== Work request ==
Which lines below contain the word "order"? Copy each of them.

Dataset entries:
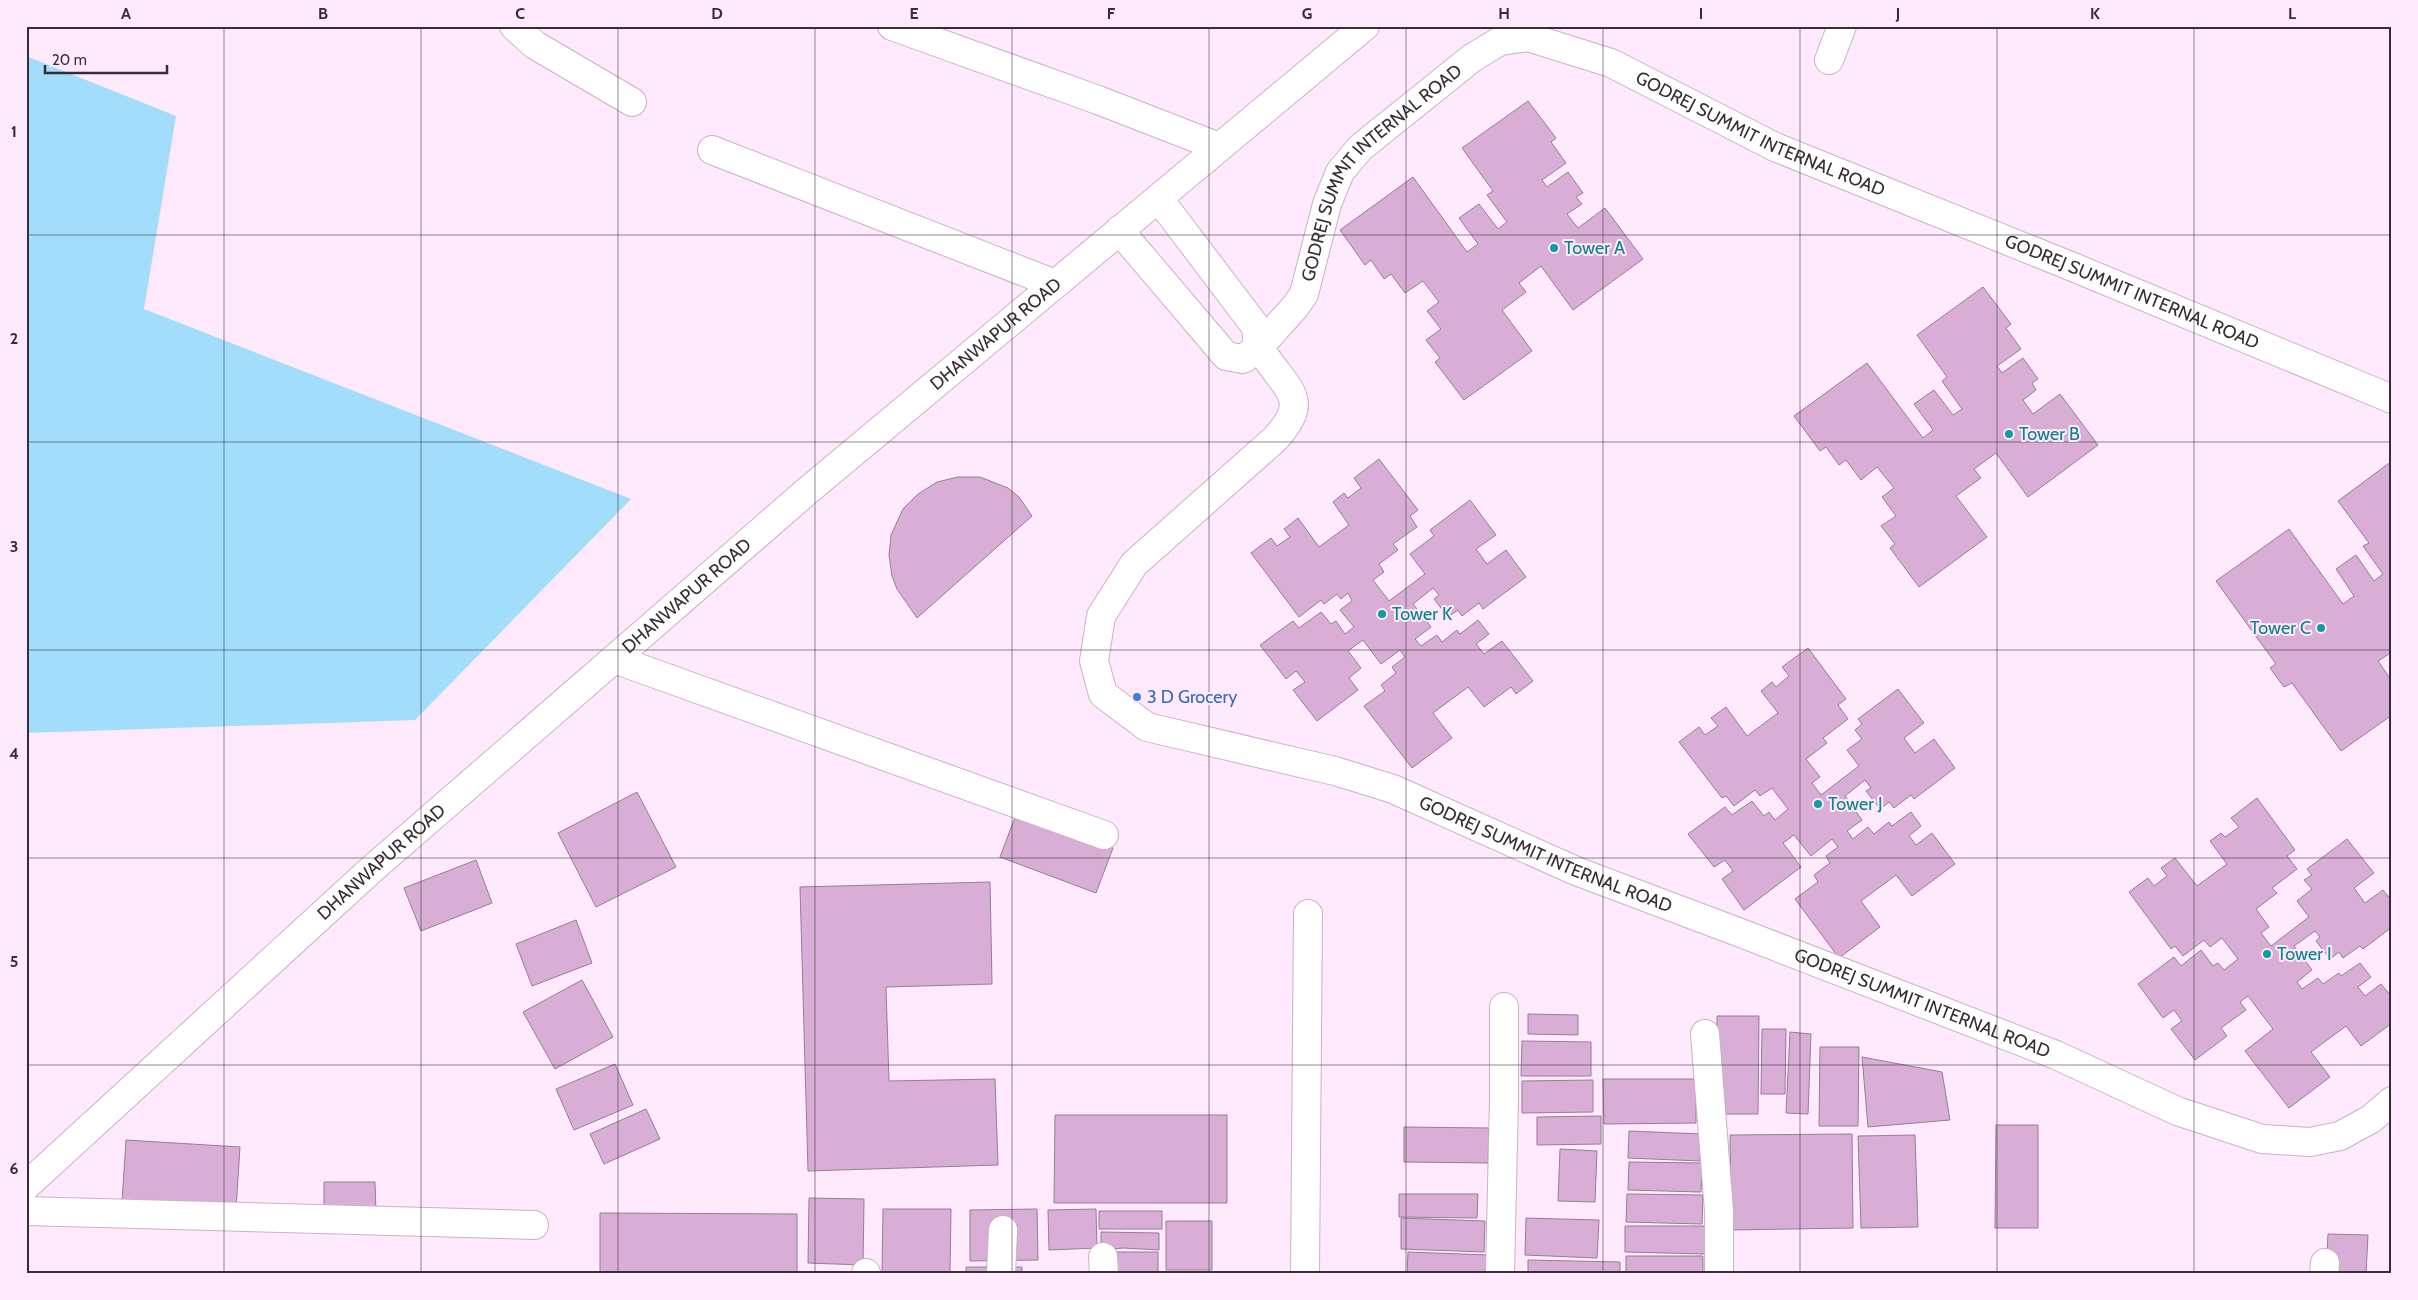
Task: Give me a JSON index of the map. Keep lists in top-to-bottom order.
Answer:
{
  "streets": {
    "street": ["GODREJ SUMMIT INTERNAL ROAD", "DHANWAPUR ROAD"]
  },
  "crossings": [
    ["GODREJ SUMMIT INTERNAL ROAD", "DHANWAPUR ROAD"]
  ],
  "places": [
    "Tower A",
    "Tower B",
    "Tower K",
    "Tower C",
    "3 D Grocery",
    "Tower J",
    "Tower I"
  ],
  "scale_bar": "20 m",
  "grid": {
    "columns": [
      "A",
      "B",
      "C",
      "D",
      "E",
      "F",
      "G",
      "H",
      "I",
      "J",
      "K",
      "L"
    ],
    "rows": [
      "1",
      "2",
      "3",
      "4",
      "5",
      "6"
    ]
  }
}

...

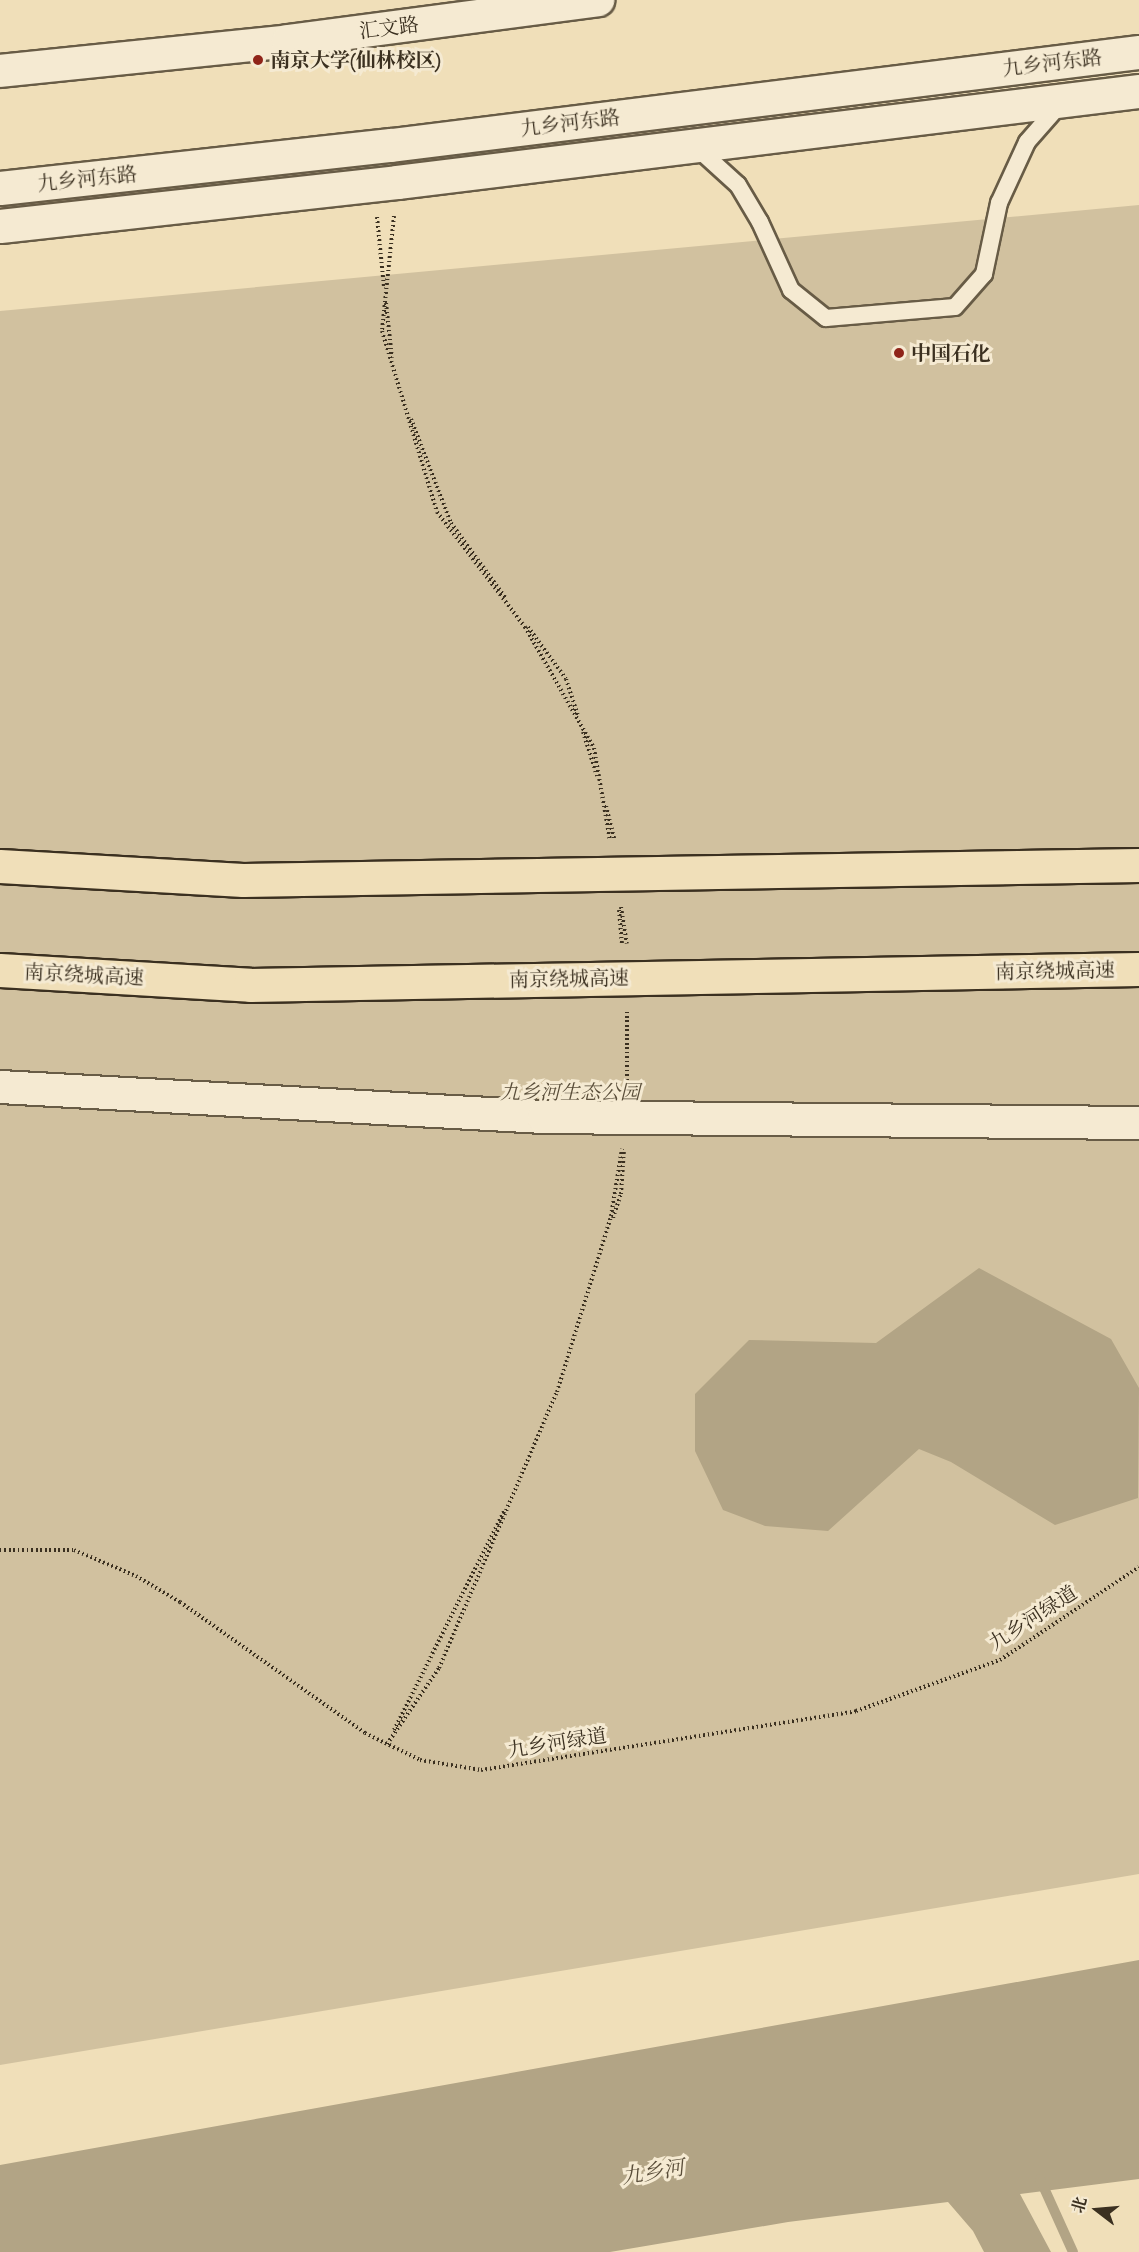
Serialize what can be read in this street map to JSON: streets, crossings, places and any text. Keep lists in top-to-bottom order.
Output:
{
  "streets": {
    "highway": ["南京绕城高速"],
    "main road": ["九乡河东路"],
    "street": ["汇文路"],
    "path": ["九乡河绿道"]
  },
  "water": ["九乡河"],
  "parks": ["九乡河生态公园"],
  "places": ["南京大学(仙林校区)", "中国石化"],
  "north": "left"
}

== Written response ==
Task: Give me a JSON index of the map. Keep lists in top-to-bottom order.
Serialize what can be read in this street map to JSON: streets, crossings, places and any text. Keep lists in top-to-bottom order.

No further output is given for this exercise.